TRECHO DO DOCUMENTO:
Os espíritas sempre dizem que são contra a santificação de seus vultos. Mas o filme e os depoimentos pessoais ali inseridos são pura demonstração de reverência idólatra. Seriam perfeitamente dispensáveis, pois foram ali colocados unicamente para fazer proselitismo. Apenas explicitam fanatismo, além de quebrar a linha estética do filme e o ritmo narrativo, até então harmônicos naquilo que seus diretores se propuseram a fazer.

Mesmo discordando de Bezerra em vários pontos, eu o admiro e respeito, especialmente por sua inegável bondade, pela fidelidade à sua concepção da doutrina espírita, pela coragem de haver assumido um posicionamento público que, àquela época, só lhe trazia problemas. Entretanto, acho que Bezerra fez mais mal do que bem à doutrina, em função do desvirtuamento conceitual a que a submeteu. No filme isso fica mais do que evidente na leitura feita por seus irmãos da carta que ele lhes escreveu, contestando-os quanto à sua exclusão do seio da família. Nela dá testemunho de próprio punho de sua fé em Deus Pai, Filho e Espírito Santo, em um Jesus divinizado, com missão de salvador dos homens. E pelos teores das mensagens mediúnicas que lhe são atribuídas ainda hoje continua com as mesmas crenças.

TAREFA SOLICITADA 1: Reproduza do texto sobre Bezerra e o filme a parte que vai de "Mesmo discordando de" a "as mesmas crenças.".
TAREFA SOLICITADA 2: Retome o texto sobre Bezerra e o filme a partir do ponto em que ele termina.
As linhas não têm papel algum nesta atividade.

MATERIAL FORNECIDO:

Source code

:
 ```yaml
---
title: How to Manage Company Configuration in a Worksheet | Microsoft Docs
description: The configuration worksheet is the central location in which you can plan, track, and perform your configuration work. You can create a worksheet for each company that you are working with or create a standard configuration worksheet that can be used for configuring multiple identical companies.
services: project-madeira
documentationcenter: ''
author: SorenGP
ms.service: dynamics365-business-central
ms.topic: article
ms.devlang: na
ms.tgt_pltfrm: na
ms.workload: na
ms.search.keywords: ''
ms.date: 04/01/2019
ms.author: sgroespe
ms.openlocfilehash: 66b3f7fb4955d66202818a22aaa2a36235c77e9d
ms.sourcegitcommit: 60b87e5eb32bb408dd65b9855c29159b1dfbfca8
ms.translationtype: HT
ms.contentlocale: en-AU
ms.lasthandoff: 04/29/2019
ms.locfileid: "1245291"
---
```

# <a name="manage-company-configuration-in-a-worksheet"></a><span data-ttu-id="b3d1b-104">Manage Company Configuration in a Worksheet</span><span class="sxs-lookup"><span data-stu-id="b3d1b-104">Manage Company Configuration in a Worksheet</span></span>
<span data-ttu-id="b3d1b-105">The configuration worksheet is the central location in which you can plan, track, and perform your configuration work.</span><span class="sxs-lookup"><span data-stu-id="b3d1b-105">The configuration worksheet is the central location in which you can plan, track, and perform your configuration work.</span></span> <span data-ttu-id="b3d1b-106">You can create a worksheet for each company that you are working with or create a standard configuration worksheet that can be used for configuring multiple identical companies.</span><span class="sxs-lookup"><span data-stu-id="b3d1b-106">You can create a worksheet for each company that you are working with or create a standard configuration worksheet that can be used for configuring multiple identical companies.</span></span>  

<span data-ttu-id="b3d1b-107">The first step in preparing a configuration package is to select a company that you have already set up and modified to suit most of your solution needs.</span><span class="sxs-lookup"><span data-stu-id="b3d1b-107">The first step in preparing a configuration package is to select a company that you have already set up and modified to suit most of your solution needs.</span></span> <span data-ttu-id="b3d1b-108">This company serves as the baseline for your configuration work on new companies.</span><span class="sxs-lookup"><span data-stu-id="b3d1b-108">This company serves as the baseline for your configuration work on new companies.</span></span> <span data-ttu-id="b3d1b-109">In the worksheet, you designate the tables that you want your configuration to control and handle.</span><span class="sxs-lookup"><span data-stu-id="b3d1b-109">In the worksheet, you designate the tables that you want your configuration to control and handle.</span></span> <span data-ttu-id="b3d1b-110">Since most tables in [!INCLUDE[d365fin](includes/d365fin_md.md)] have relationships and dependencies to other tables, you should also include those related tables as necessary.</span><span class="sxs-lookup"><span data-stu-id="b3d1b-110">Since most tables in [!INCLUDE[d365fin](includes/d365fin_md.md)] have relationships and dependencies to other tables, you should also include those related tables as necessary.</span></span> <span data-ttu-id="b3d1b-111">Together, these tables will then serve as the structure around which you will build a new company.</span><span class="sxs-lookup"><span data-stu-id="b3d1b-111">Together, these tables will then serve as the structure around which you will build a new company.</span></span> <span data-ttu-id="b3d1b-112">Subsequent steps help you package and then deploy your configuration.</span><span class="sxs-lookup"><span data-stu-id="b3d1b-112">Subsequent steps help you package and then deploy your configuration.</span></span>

RESPOSTA DO EXERCÍCIO 1:
Mesmo discordando de Bezerra em vários pontos, eu o admiro e respeito, especialmente por sua inegável bondade, pela fidelidade à sua concepção da doutrina espírita, pela coragem de haver assumido um posicionamento público que, àquela época, só lhe trazia problemas. Entretanto, acho que Bezerra fez mais mal do que bem à doutrina, em função do desvirtuamento conceitual a que a submeteu. No filme isso fica mais do que evidente na leitura feita por seus irmãos da carta que ele lhes escreveu, contestando-os quanto à sua exclusão do seio da família. Nela dá testemunho de próprio punho de sua fé em Deus Pai, Filho e Espírito Santo, em um Jesus divinizado, com missão de salvador dos homens. E pelos teores das mensagens mediúnicas que lhe são atribuídas ainda hoje continua com as mesmas crenças.

RESPOSTA DO EXERCÍCIO 2:
São conceitos que não constam de nenhum livro de Kardec, pois ele somente endossou o ensino moral de Jesus, desconsiderando a história canônica com seus milagres, os atributos de filiação divina e santidade absoluta.

Mesmo assim, é necessário contextualizar os posicionamentos de Bezerra. Seria demais, querer que alguém nascido no século XIX (29/08/1831) em pequena cidade do interior do Ceará, em família tradicional e católica, não tivesse atavismos e entendimentos próprios de um ambiente cristão, conforme a definição formal que é a de quem crê na Santíssima Trindade, na salvação através de Jesus, na graça do batismo para livrar-se do pecado original etc.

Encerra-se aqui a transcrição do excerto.